Mary's mom, Edith, asked me to write to her about Mary--our story and what she meant to me. And so the blog is back in business for now as I seek to compose a memorial that will do Mary justice.
It is a daunting task to chronicle 13 years of friendship at any time, and in the depths of grief, it feels monumental. However, I am hoping that in the writing will come some healing, and that in this space I will find freedom to reflect and remember and cry and laugh and ultimately enjoy and give thanks for the gift of true friendship.
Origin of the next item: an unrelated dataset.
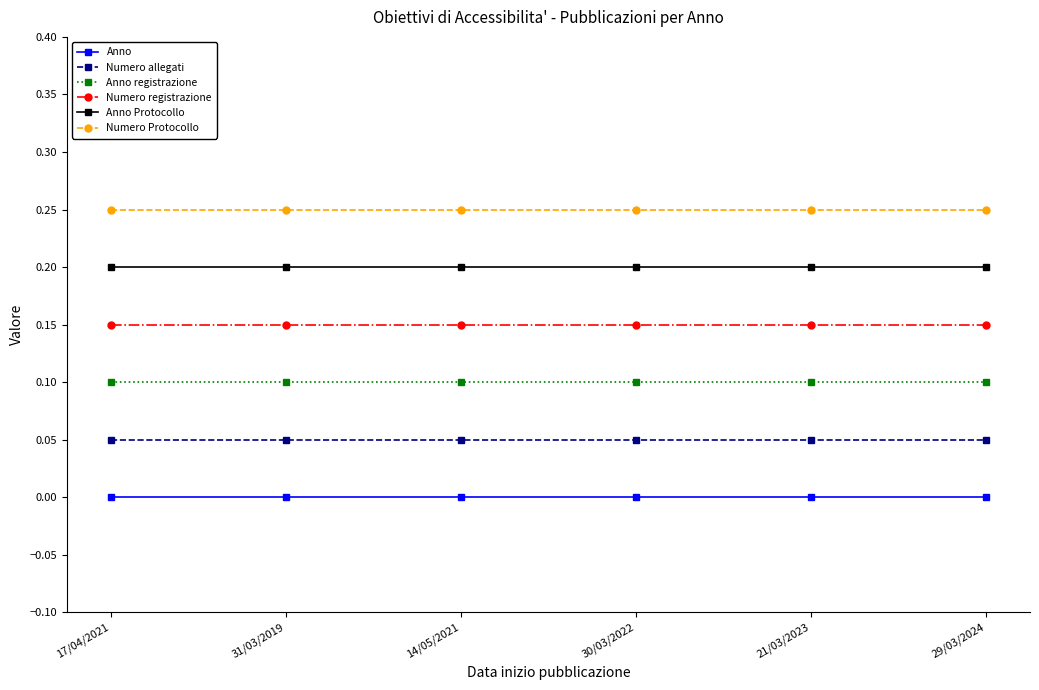

What is the sum of the Numero registrazione values at 31/03/2019 and 30/03/2022?

0.3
I moved into Mary's rented house on April 1, 1999. She was away at her brother's wedding, and so I settled into an empty and absolutely FREEZING house. Mary was from Cape Cod, and she didn't believe in keeping the heating above 60, so I became accustomed to wrapping up in blankets and wearing gloves inside when we lived together. I don't remember much about our first meeting, but I remember feeling fairly stressed for the first few months we lived together. This was due in part because Mary was THE lightest sleeper ever created by God and was very particular about keeping noise down after 10:00. As a 19-year-old girl working odd hours, this was not ideal for me. Mary was an amazing English teacher, and she never gave easy multiple-choice tests, so she was forever grading essays in front of Law and Order. She was tired and counting down the days until summer break.
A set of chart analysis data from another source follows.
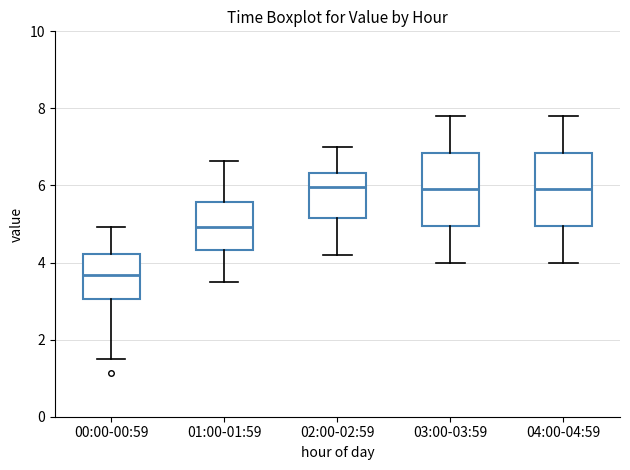

Reading left to right, read every box against the y-axis: the position of its median line, the range the box covers, and the ends of its whiskers. The values are not printed on the chart, so give them approximately, as read against the axis.

00:00-00:59: median 3.6, box 3.0 to 4.2, whiskers 1.6 to 5.0
01:00-01:59: median 5.0, box 4.4 to 5.6, whiskers 3.6 to 6.6
02:00-02:59: median 6.0, box 5.2 to 6.4, whiskers 4.2 to 7.0
03:00-03:59: median 6.0, box 5.0 to 6.8, whiskers 4.0 to 7.8
04:00-04:59: median 6.0, box 5.0 to 6.8, whiskers 4.0 to 7.8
The first real interaction I remember with Mary was when she invited me to spend the day at the local pool with her one hot summer day. All of a sudden this stressed-out teacher turned into a fun-loving soul who wanted my company. I was trepidatious at first, not being one to dive into new experiences (pun gleefully intended--Mary would be trying not to laugh and rolling her eyes right now--fantastic), but she convinced me to come, and it really was the start of a beautiful friendship. We spent tons of time together that summer, and even though there was a 10-year difference in age, we got along wonderfully. She introduced me to all her favourite restaurants, (Anthony's, Burrito Brothers, and Tara Thai, to name a few) and made me go on hideously long and brisk walks with her (her legs had to have been at least three inches longer than mine, and I always got shin splints trying to keep up with her mad pace). We shared our family histories, cried with each other upon receiving bad news, sympathised over sibling dramas, hosted dinner parties, fought over whether cleaning the kitchen should include washing the walls (I am fairly certain she won that one and that the walls were included), scrapbooked, and truly became like sisters. Only living under the same roof and seeing someone in their true form can create space for that sort of closeness, that true acceptance and love for someone, having seen them at their best, worst and all the in-between times of just being.
During the two and a half years we lived together, Mary introduced me to the idea of co-dependency, of healing prayer, of talking to Jesus about everything, not just the big stuff but all the everyday stuff too. She encouraged me to get counselling when I wasn't coping with my parent's divorce. She prayed for me and got others to pray, too, when she knew I was up to no good. Her eyebrows raised knowingly when I'd try to sneak in unnoticed after a night out. Mary never lectured, but her very being rang out conviction and emanated grace. She was a God-sent beacon for me in the darkest time of my life, when I was looking for love, for acceptance, for truth, Mary was a faithful friend and mentor to me, never wavering in her insistence that Jesus longed for me.